Единственные моменты, в которых я, кажется, приблизилась в своем собственном опыте к слабому осознанию «красоты святости», как я ее понимала, были каждое воскресное утро между девятью и десятью часами, когда я заходила в изысканно опрятную комнату учителя греческого языка и читала с ней греческий завет. Мы делали это каждое воскресное утро в течение двух лет. Это был не совсем урок, потому что я никогда к нему не готовилась, и, хотя меня удерживали в разумных границах синтаксиса, мне позволяли гораздо больше свободы в переводе, чем на следующее утро, когда я читала Гомера; мы также не обсуждали доктрины, потому что, хотя именно с этим же учителем мы на младшем курсе изучали Послание Павла к Евреям, заучивая его наизусть и анализируя и сводя его к доктринам до такой степени, что это было невыносимо, мы никогда не позволяли эху этого упражнения появиться на этих благословенных воскресных утренних чтениях. Это было так, как будто диспутов Павла еще не было, ибо мы всегда читали из Евангелий. Режим Рокфордской семинарии в 70-х годах был еще очень простым. Каждая студентка сама разжигала огонь и содержала свою комнату в порядке. Воскресное утро было большим днем уборки, и чувство того, что я привела в безупречный порядок свое непосредственное окружение, сознание чистого белья, которое, как говорят, близко к сознанию чистой совести, всегда смешивается в моем уме с этими ранними чтениями. Я, безусловно, вынесла с собой пожизненный энтузиазм к чтению Евангелий целиком, по одному за раз, и непреодолимое отвращение к тому, чтобы их разрезали на главы и стихи, или к тому, чтобы слышать об инцидентах в этой чудесной Жизни, на которые ссылаются так, как если бы это была просто запись.

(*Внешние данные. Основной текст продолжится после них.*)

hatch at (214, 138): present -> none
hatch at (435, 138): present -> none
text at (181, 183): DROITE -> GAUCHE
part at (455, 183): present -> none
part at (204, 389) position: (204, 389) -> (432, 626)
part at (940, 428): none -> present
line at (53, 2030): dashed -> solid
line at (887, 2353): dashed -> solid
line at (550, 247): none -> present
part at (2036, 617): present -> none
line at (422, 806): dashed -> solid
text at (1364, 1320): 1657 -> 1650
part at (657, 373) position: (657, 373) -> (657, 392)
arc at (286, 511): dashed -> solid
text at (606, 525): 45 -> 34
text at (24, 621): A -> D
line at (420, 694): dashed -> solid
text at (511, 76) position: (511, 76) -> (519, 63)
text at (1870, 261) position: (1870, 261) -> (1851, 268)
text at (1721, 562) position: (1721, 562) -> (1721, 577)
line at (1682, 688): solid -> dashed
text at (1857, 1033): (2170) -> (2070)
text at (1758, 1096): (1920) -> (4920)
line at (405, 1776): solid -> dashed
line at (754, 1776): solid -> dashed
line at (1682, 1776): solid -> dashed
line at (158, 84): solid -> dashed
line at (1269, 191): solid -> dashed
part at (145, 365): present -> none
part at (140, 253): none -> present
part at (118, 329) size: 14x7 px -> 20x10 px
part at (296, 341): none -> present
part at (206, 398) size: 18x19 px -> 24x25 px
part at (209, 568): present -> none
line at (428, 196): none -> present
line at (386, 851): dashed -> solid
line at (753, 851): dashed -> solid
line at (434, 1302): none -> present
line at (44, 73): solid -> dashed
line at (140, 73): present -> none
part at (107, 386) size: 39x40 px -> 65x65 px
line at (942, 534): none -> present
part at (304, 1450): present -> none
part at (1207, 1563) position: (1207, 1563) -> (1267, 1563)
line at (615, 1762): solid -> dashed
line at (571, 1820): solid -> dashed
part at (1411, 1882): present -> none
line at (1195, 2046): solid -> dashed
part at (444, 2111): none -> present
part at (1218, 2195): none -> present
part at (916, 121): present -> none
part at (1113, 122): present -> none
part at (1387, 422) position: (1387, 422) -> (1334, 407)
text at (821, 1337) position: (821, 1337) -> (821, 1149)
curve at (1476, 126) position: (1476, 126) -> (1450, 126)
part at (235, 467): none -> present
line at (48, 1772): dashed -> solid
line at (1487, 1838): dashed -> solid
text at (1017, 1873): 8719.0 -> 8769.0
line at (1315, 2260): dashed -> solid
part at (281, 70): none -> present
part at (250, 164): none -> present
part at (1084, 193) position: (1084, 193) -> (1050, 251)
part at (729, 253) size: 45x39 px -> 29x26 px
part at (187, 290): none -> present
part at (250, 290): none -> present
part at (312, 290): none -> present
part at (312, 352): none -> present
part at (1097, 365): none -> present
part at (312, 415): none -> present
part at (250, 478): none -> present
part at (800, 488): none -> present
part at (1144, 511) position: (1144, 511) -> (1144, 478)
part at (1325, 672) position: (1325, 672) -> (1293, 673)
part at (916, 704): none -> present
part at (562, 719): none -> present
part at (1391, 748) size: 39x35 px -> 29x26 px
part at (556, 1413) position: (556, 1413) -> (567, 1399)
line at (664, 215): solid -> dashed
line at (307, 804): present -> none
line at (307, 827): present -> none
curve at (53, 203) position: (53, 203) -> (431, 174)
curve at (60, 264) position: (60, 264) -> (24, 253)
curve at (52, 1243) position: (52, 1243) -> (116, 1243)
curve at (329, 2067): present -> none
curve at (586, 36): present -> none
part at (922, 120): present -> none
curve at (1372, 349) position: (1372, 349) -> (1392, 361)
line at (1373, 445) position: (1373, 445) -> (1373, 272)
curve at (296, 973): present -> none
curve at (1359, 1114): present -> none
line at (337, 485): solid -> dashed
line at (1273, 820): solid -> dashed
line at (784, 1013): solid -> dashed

Мой экземпляр греческого завета был подарен мне братом нашего учителя греческого языка, профессором Блейсделлом из колледжа Белойт, истинным ученым в области «христианской этики», как называлась его кафедра. Я помню, что однажды летом после того, как я закончила колледж — в один из черных дней, последовавших за смертью моего отца, — этот добрый ученый пришел навестить меня, чтобы принести утешение, какое мог, и узнать, насколько я нашла утешение в маленькой книге, которую он подарил мне так давно. Когда я внезапно вспоминаю деревню, в которой родилась, ее шпили и крыши выглядят так же, как в тот день с холма, где мы разговаривали вместе, знакомые детали сглаживаются и сливаются, так сказать, в ту широкую концепцию вселенной, которая на мгновение поглотила мое личное горе или, по крайней мере, смягчила его осознанием того, что это была лишь капля в том «потоке печали, муки и ужаса, который течет под всеми шагами человека». Это осознание печали как общего удела, смерти как универсального опыта было первым утешением, которое получила моя ушибленная душа. В ответ на мое нетерпение к христианской доктрине «смирения», что она подразумевает, что вы думаете о своем горе только в его влиянии на вас и нелояльны к самой привязанности, я помню, как тихо христианский ученый изменил свою фразеологию, говоря, что иногда утешение приходит к нам лучше в словах Платона, и, насколько я помню, это был первый раз, когда я услышала звучный аргумент Платона о постоянстве совершенного.
Когда профессор Блейсделл вернулся в свой колледж, он оставил в моих руках небольшой экземпляр «Критона». Греческий язык был слишком сложен для меня, и я быстро перешла к переводу Джоуэтта. Эта старомодная привычка дарить любимые книги пылким молодым людям, хотя она и выродилась в абсурд «подношений дружбы», имела много доводов в свою пользу, когда указывала на источники литературы, из которых сам даритель черпал воды исцеления и вдохновения.